[Dnssec-deployment] Comcast

tlhackque tlhackque at yahoo.com
Tue Jan 17 07:10:24 EST 2012


> Now, when using DHCPv6 or other dynamic IP address assignment mechanisms li=
> ke SLAAC, there should be provisions in place to ensure an IP address dy=
> namically configured is appropriately registered with the correct 
> hostname,= and that the new zone gets signed.
> The same for manually assigned IPs, at the time of manual assignment; 
> SLAA= C alone makes that difficult, establishing valid RDNS could be 
> a reason to= implement DHCPv6.
>> Or just let the client register its own PTR record using UPDATE over TCP and the TCP connection's source address as the validator.
>> Let the CPE register a DNAME/NS records for the reverse of the delegated prefix using TCP as the authenticator.
>> Support for this already exists.
 
Yes: Inside my network, I use dynamic update / signing with IPv4 reverse zones (including DHCP)  today.  bind 9.7 just works.  It is no
more difficult than handling DNSSEC for forward zones.  DHCP doesn't do anything special; it just sends UPDATEs and bind handles
the signing.  Remember that with DHCP clients, the forward zone is often dynamically updated too.  
What doesn't exist - as far as I know - is support for the case where the ISP has delegated 
part of a reverse zone to the customer's nameservers; the customer has signed the reverse zone; and the customer
rolls the DNSSEC key.  How does the the customer nameserver update (install/remove) the DS records in the ISP parent?  (Assuming they get there in the first place, which ISPs don't support today.)
 
Strictly from bind's point of view, you could have the customer nameserver send a TSIG-signed update to the ISP nameserver, but now you've introduced
yet another key distribution/rollover problem.  Today this seems to be handled for forward zones by a registrar-specific web GUI
that requires users to manually install/remove DS records.  Registrars are (sortof) equipped for this.  But in my experience ISPs are not.  And the GUI approaches I've seen today don't scale and are not automation friendly.  Bind can't use them to update the DS records in the parent as it rolls keys.
  
> Best common practices should be re-evaluated time to time to make sure they make operational sense as deployments change. While this may have made sense a few years ago in the IPv4 only world, I tend to lean the other way and say IPv6 networks that manage and validate email should look at other options than simply seeing a PTR record. 
 
I am not an IPv6 expert (yet).  However, I expect the transition to be long (actually, never complete), and for most software to see IPv6 mapped to internal IPv4 thru the standard APIs for the remainder of my lifetime.  So today's applications (e.g. sendmail) will still do a getaddrinfo call and expect a sensible string to be returned - and someone has to have data to map from the external IPv6 reverse zone to that API.  People won't migrate until there is a significant benefit to them - and for (e.g.) a mailserver host, seeing the world mapped doesn't represent a hardship.
 
  > This is not how we currently manage commercial subs PTR zones, and we would need to look at the overall population and see what makes sense so we can scale any desired approach.
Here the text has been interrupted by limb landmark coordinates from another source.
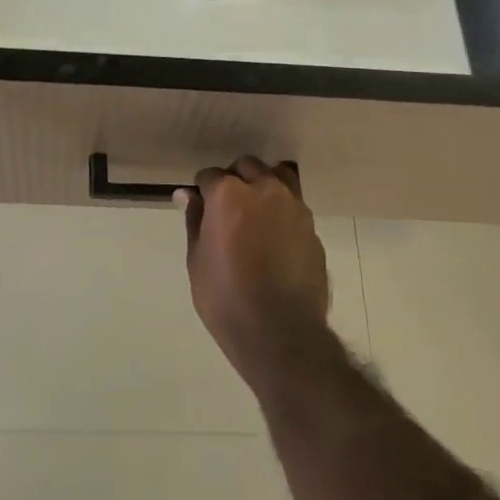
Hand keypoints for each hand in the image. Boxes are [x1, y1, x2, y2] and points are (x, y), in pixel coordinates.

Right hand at [176, 157, 329, 378]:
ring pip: (278, 177)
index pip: (210, 175)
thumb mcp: (197, 260)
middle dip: (234, 180)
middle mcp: (264, 189)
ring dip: (263, 186)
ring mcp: (294, 207)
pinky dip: (282, 212)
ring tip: (255, 214)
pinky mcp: (312, 228)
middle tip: (226, 210)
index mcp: (229, 194)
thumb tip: (187, 195)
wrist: (280, 331)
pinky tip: (275, 240)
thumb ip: (194, 220)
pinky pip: (294, 206)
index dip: (202, 191)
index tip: (200, 209)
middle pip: (247, 167)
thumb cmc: (226, 297)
Yes, exactly my point.  Like most ISPs, comcast does delegate reverse zones to customer nameservers (typically rfc2317 - as documented on this list at http://dnssec-deployment.org/pipermail/dnssec-deployment/2011-December/005552.html) - but that's a one-time, low overhead event.  DNSSEC introduces a need to update the parent zone with DS record adds/removes during every key rollover.  This requires a new mechanism - or ISPs will be swamped.
 
Thanks to the comcast folks for starting to think about this.  I agree that there will be operational issues - though they are simpler inside my network than inside ISPs', if the same mechanisms can be made to work, technologies such as bind ought to be able to make the transitions seamless.